Helping Mental Health Patients Avoid the ED

Like all of SCHA’s AccessHealth community-based networks, Tidelands Community Care Network (TCCN) manages state-funded Healthy Outcomes Plan (HOP) programs for partner hospitals in collaboration with the S.C. Department of Health and Human Services. For the past two years, TCCN has used the funds to connect patients with mental health counseling, in hopes of getting and keeping them in a long-term treatment program.

“The funds pay for three visits with the Waccamaw Center for Mental Health, which is part of the S.C. Department of Mental Health, to get patients established in therapy. After that they pay on a sliding scale,” said Kelly Kaminski, director of community health resources at Tidelands Health, which created and operates the Tidelands Community Care Network. The program reaches roughly 150 of their patients per year.

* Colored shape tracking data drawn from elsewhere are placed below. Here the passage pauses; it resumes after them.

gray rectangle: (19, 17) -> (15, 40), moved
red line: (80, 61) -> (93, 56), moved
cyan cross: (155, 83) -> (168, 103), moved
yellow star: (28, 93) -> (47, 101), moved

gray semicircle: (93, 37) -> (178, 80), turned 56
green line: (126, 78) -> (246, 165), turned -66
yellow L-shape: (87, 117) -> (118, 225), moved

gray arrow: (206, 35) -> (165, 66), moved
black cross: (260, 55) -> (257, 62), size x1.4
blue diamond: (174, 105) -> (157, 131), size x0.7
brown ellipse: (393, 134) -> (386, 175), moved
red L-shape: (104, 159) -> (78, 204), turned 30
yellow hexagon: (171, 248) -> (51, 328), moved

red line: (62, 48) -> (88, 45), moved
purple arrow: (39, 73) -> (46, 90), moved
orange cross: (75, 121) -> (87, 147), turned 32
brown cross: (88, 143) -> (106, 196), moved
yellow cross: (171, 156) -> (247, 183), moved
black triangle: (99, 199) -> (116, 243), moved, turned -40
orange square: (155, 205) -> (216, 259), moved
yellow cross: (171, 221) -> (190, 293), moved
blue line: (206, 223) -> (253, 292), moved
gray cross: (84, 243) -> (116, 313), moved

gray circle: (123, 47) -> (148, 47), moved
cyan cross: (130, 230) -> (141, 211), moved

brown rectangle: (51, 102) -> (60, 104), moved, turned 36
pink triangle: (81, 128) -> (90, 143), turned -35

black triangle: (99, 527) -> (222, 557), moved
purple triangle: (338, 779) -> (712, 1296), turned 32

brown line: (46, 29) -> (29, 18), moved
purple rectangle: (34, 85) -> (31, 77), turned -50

AccessHealth SC is an SCHA program that includes 12 networks that serve 36 counties, with TCCN serving Georgetown County. Through separate funding, TCCN also serves Horry County. It works by building a community-based network of care involving hospitals, free clinics, local health departments, community health centers, certified rural health centers, federally qualified healthcare centers, providers, social workers and other resources.

At Tidelands Health and Waccamaw Center for Mental Health, the HOP funds cover an initial intake session to determine what kind of counseling would be the best fit and follow-up visits with a psychiatrist and a counselor. “Patients self-determine if they want to participate,” Kaminski said. “We provide the option. We’re seeing greater retention this year. When we started, we would have a number of no-shows after one visit, but now more than 50 percent are utilizing the services and sticking to a treatment plan.

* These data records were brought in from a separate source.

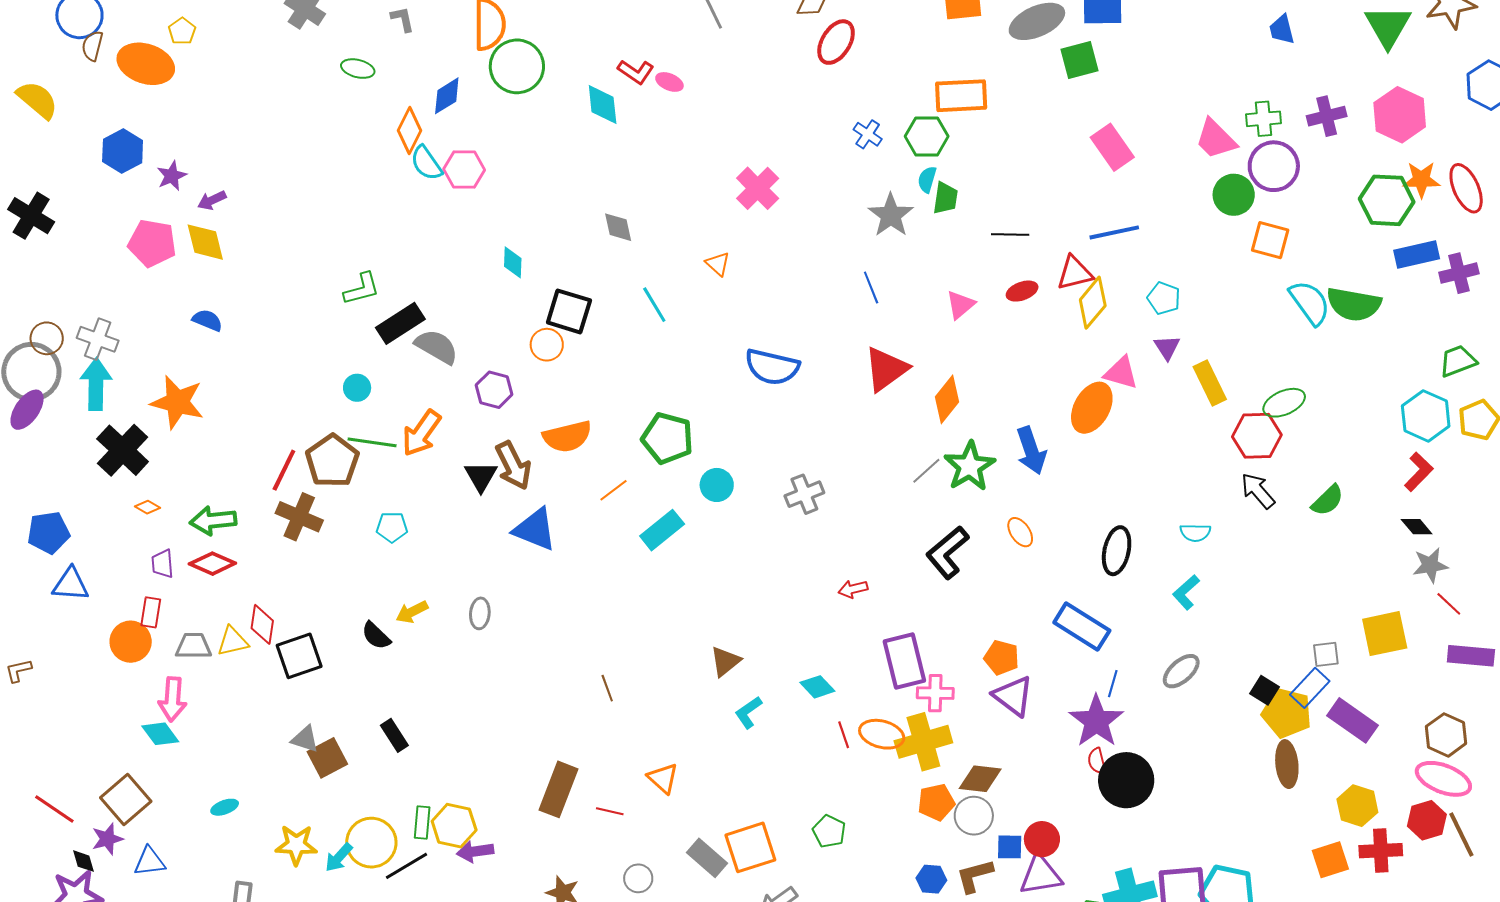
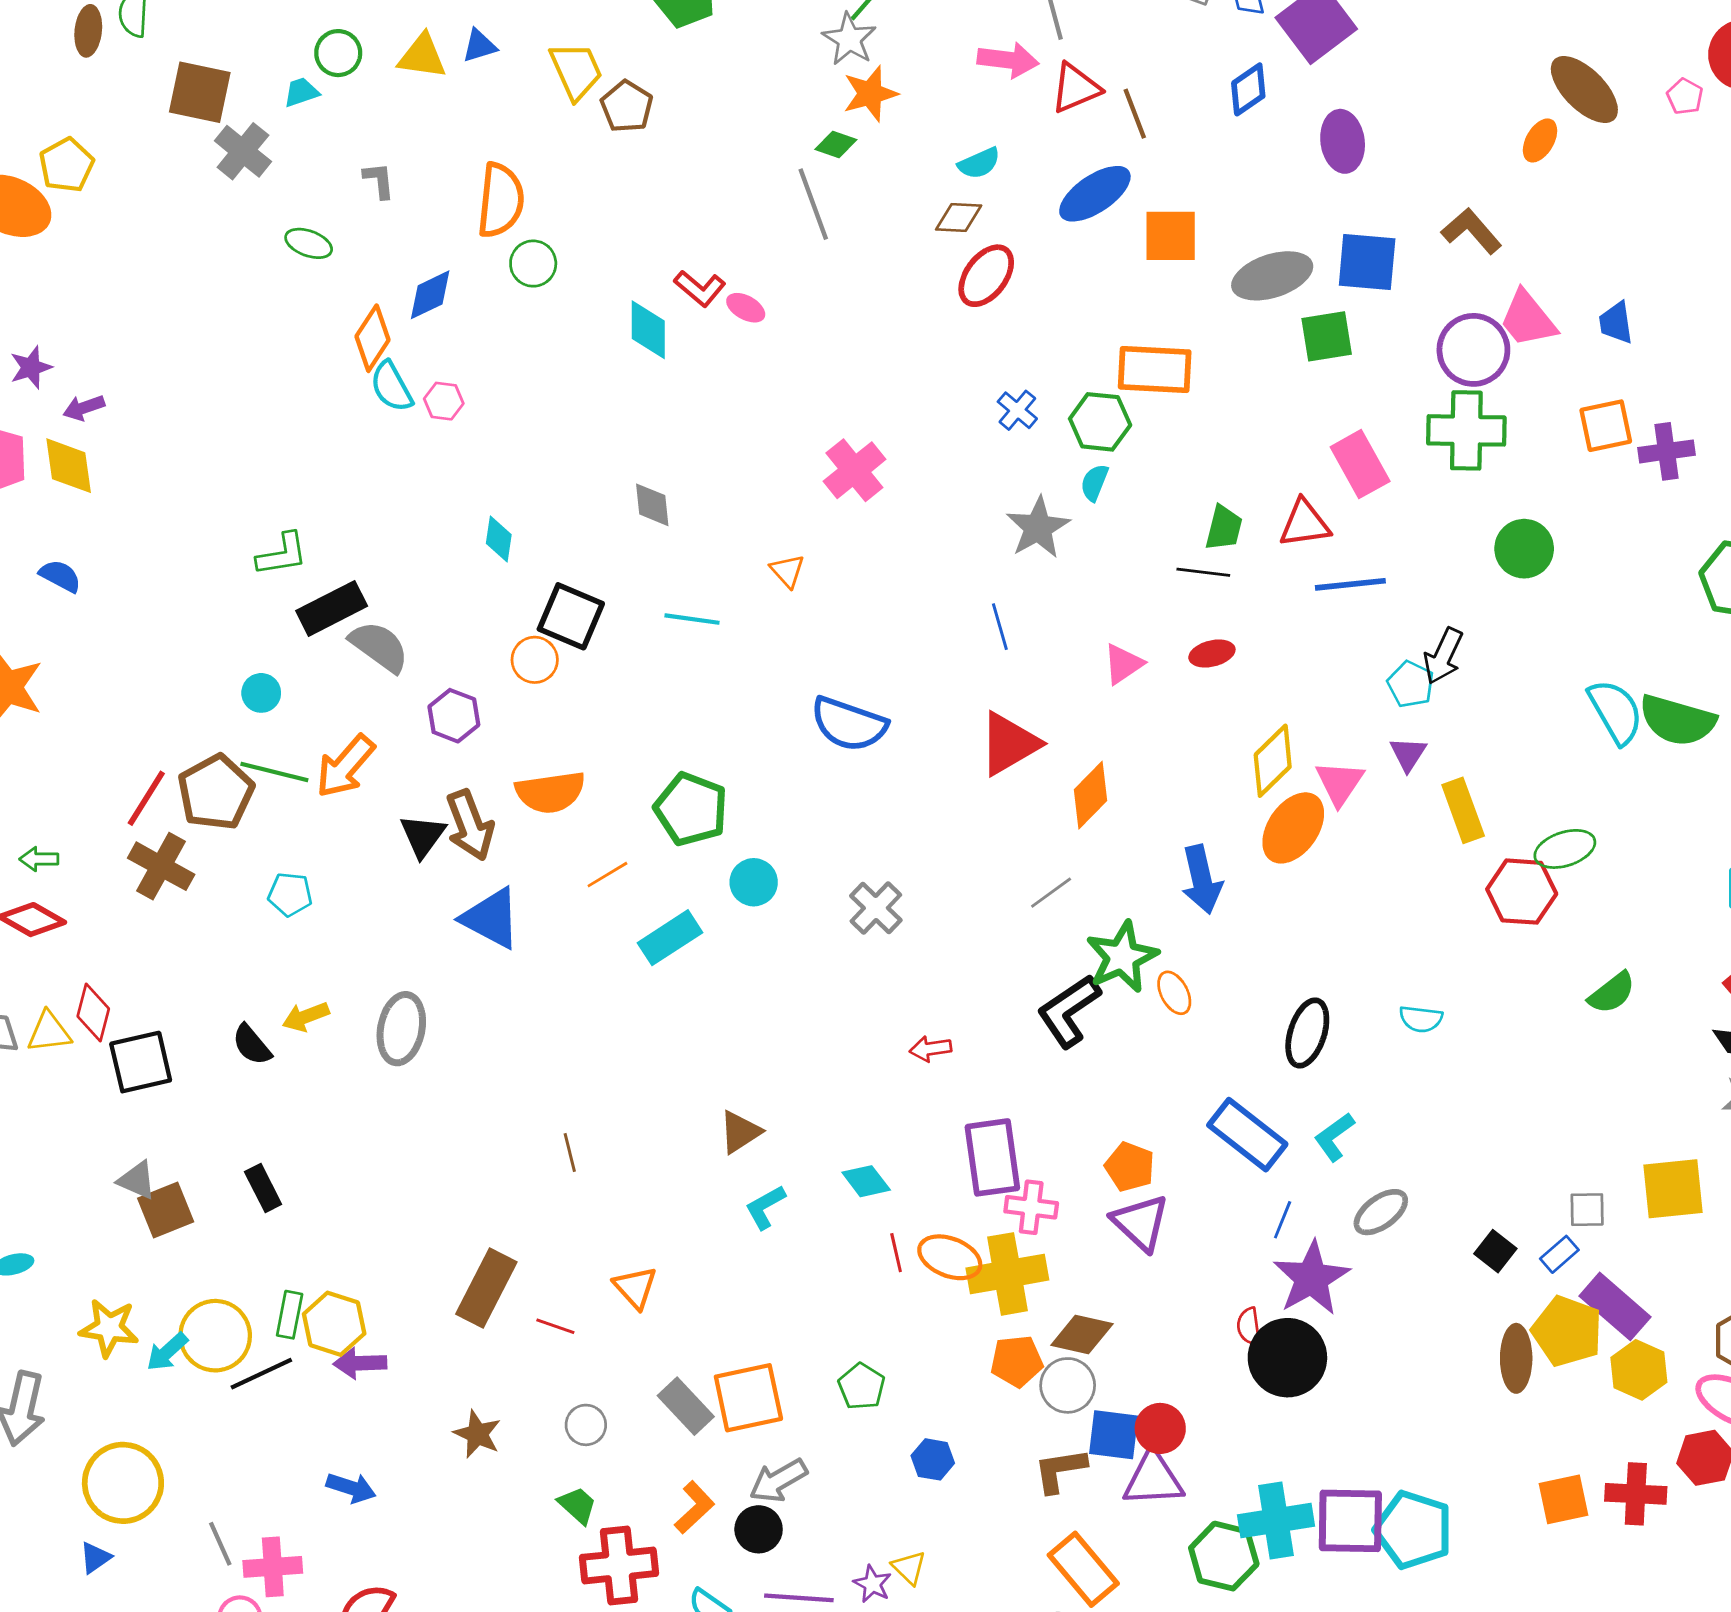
yellow pentagon: (182, 31) -> (67, 165), size x1.4
green circle: (517, 66) -> (533, 264), size x0.6
green cross: (1263, 119) -> (1466, 430), moved, size x1.6
pink trapezoid: (1216, 139) -> (1528, 319), moved
purple circle: (1274, 166) -> (1473, 350), moved
pink hexagon: (464, 170) -> (444, 401), size x0.7
green trapezoid: (945, 198) -> (1224, 528), moved
orange square: (1270, 240) -> (1606, 426), moved, turned -33
red triangle: (1075, 273) -> (1305, 524), moved
yellow diamond: (1093, 303) -> (1273, 761), moved
cyan line: (654, 305) -> (692, 619), turned -57
pink triangle: (1121, 373) -> (1340, 783), turned 42
green star: (970, 466) -> (1122, 957), moved
black arrow: (1258, 491) -> (1443, 656), moved, turned -120
gray cross: (804, 494) -> (876, 908), turned -30
green arrow: (213, 521) -> (39, 859), size x0.6
cyan L-shape: (1186, 592) -> (1334, 1137), moved
gray ellipse: (480, 613) -> (401, 1029), size x1.6
blue rectangle: (1310, 688) -> (1559, 1254), size x0.7
yellow pentagon: (1287, 713) -> (1567, 1331), moved
purple star: (1096, 721) -> (1311, 1278), moved
yellow hexagon: (1357, 806) -> (1639, 1370), moved
blue square: (1010, 847) -> (1114, 1435), size x1.4
blue hexagon: (931, 879) -> (933, 1459), moved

“Healthcare is confusing and health services are hard to navigate, and when you add that extra layer of behavioral health services, that’s another set of people and agencies that may not be coordinated,” she said. “We act as a care coordinator and case manager. Our patients build rapport with their case managers because this is someone they talk to every month, not a physician they see once a year. There’s a relationship built on trust. They have one point of contact helping them navigate not just Tidelands Health but also other resources.”

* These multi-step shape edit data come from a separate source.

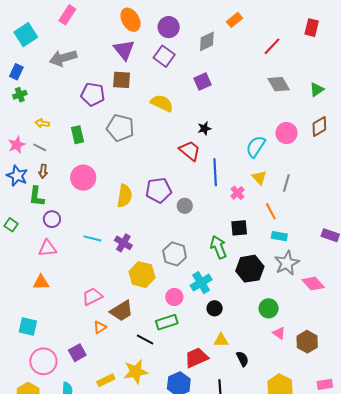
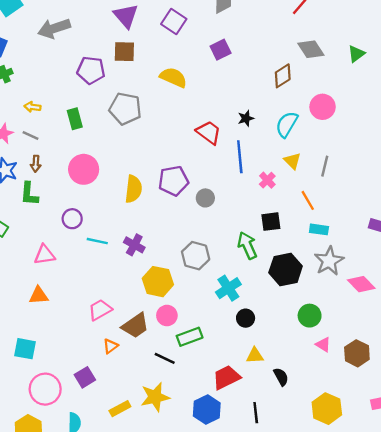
brown diamond: (319, 126) -> (283, 76), moved
black star: (204, 128) -> (246, 118), moved
purple circle: (52, 219) -> (72, 219), moved
pink circle: (174, 297) -> (167, 316), moved

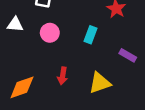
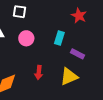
purple rectangle: (128, 55) -> (77, 54), moved

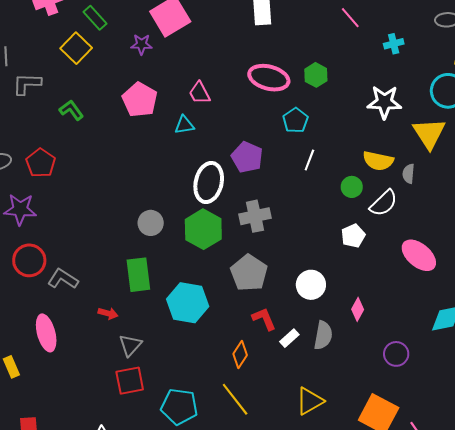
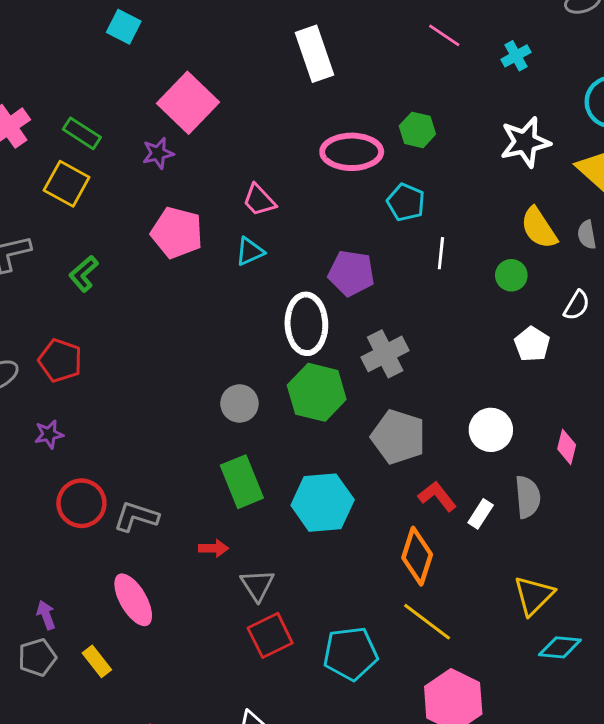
green L-shape: (71, 110) -> (84, 274), turned -80
yellow semicircle: (378, 161) -> (539, 228), turned 60
white semicircle: (384, 203) -> (577, 305), moved, size x0.7
purple star: (20, 209) -> (49, 434), size x0.6
orange diamond: (240, 355) -> (417, 556), size x1.4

Kaminski says one of the biggest issues behavioral health patients have is managing medications. If they run out, many times they will go to the emergency department, where behavioral issues can escalate. Plus, “the ED is not going to give you a year’s prescription.” By connecting patients to primary care upstream and helping them monitor prescriptions, TCCN can help patients avoid unnecessary ED visits and manage their health.

Kaminski said it’s hard to say what impact the pandemic will have on demand for mental health services, but a Boston University study said half of U.S. adults surveyed reported experiencing anxiety and feelings of depression – double the rate from a similar study two years earlier.

“While we’re still in the pandemic it’s hard to assess. One thing we are seeing is a huge uptick in access to mental health services via telehealth,” she said. “We’ve also upped our virtual community classes.”